Бочкарев оглянулся. Парда сидел в чайхане и, прихлебывая из пиалы, поглядывал на проходивших мимо людей. Там были и другие посетители. Среди них находился Ташмурад. Юноша поместился за самоваром с другой стороны чайханы и с любопытством посматривал на Парду. Его интересовало, кто этот человек: «неверный» или мусульманин. По одежде он был кяфир. Но его лицо и манера держаться выдавали в нем мусульманина… «Мусульманин! — твердо решил Ташмурад. — Вон и пиалу держит по-нашему. Но почему он связался с неверными? Надо узнать».
Дело в том, что Ташмурад приехал в Юрчи, где был его дом, по приказу курбаши Мустафакула. Ему было приказано произвести разведку. За это вместо старинной берданки ему была обещана новая английская винтовка с патронами.
Решив, что заинтересовавший его человек мусульманин, Ташмурад захотел познакомиться с ним.
Он встал со своего места и, подойдя, присел подле него.
— Ака, скажите, вы мусульманин? — вежливо спросил Ташмурад, поднимая на Парду свои большие глаза.
— Да, локай, — сказал Парда гордо, — Только какой я ака? Если не ошибаюсь, то мы одних лет с тобой.
— Зачем же вы связались с неверными? — спросил Ташмурад, пропуская замечание мимо ушей.
— С какими неверными?
— А вот, — Ташмурад кивнул на проходивших по базару красноармейцев, — Разве вы не знаете, что они хотят угнать в неволю всех наших женщин, а нас самих распилить деревянной пилой?
Парда с насмешкой взглянул на него.
— Кизиласкеры? Да ты что, с неба упал? Они наши братья. Они бьются за нас с басмачами.

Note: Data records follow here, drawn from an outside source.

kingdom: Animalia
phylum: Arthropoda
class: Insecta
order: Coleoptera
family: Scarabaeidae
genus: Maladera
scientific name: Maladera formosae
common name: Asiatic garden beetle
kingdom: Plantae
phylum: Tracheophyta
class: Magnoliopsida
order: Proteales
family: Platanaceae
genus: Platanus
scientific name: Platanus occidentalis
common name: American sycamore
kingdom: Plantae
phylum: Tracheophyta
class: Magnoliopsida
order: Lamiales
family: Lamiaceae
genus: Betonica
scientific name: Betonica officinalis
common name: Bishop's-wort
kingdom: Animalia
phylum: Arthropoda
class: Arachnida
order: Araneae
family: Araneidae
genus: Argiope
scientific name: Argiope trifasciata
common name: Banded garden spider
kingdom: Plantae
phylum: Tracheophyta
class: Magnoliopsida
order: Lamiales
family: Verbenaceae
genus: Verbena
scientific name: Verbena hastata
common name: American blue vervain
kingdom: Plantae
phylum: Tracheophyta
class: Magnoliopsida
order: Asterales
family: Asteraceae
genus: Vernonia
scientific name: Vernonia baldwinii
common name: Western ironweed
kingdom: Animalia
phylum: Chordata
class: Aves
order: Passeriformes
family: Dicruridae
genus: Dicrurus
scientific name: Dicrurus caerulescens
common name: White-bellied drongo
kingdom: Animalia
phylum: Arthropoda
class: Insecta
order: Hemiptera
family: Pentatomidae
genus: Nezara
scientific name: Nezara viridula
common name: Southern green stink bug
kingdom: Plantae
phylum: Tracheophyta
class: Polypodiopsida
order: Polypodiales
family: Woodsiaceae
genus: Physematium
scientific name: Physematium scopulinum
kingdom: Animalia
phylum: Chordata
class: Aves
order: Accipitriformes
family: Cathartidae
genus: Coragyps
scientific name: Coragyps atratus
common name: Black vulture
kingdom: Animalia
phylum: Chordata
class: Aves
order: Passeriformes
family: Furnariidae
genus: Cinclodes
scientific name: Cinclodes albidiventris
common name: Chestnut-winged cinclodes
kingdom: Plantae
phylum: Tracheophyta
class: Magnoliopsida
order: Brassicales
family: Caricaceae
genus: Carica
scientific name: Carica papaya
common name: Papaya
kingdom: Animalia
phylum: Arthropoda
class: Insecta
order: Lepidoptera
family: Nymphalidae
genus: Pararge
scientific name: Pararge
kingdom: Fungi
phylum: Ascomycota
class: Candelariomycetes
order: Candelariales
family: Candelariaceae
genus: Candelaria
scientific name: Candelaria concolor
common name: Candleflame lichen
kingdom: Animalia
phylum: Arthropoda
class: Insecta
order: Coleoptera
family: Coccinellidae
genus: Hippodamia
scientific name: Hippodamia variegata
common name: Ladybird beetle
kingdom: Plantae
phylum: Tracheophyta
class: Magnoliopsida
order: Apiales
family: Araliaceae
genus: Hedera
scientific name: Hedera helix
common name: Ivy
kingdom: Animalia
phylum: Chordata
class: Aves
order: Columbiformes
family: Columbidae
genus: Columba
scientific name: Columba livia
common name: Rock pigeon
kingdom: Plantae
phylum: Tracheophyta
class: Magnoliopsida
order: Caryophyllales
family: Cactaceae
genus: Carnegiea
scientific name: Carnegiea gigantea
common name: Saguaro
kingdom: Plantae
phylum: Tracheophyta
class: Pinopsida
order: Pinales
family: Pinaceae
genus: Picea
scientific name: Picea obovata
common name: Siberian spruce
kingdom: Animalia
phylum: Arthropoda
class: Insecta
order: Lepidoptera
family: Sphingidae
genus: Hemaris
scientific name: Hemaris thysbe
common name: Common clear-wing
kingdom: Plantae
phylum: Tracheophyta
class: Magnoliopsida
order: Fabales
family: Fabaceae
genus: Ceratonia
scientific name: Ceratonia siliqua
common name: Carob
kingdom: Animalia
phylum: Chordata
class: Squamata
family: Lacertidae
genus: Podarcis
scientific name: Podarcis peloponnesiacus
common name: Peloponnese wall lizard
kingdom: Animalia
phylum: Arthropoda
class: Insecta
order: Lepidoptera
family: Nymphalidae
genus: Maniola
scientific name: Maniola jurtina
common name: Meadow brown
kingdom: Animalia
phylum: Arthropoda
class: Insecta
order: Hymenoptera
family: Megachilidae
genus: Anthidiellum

— С басмачами? — Ташмурад гневно взглянул на Парду. — Нехорошо слышать от мусульманина такие слова. Зачем вы клеймите святое имя воинов ислама грязной кличкой басмачей? Они не басмачи, они гази — святые бойцы за ислам!
— Кто это тебе сказал?
— Бай Рахманкул. Он все знает. Мустафакул-бек тоже так говорил.
Парда рассмеялся.
— Слова их, как глина в арыке, замазывает правду! Те, кто им верит, не гази, а вислоухие ишаки! — сказал он сердито.
Ташмурад насупился.
— Как? Ишаки? Разве можно так говорить? Аллах накажет вас за такие слова. Грех слушать, — сказал он, отвернувшись.
— Аллах накажет? Я уже второй год так говорю, но он почему-то меня не наказывает… Постой, ты что — байбача? — с внезапной догадкой спросил Парда.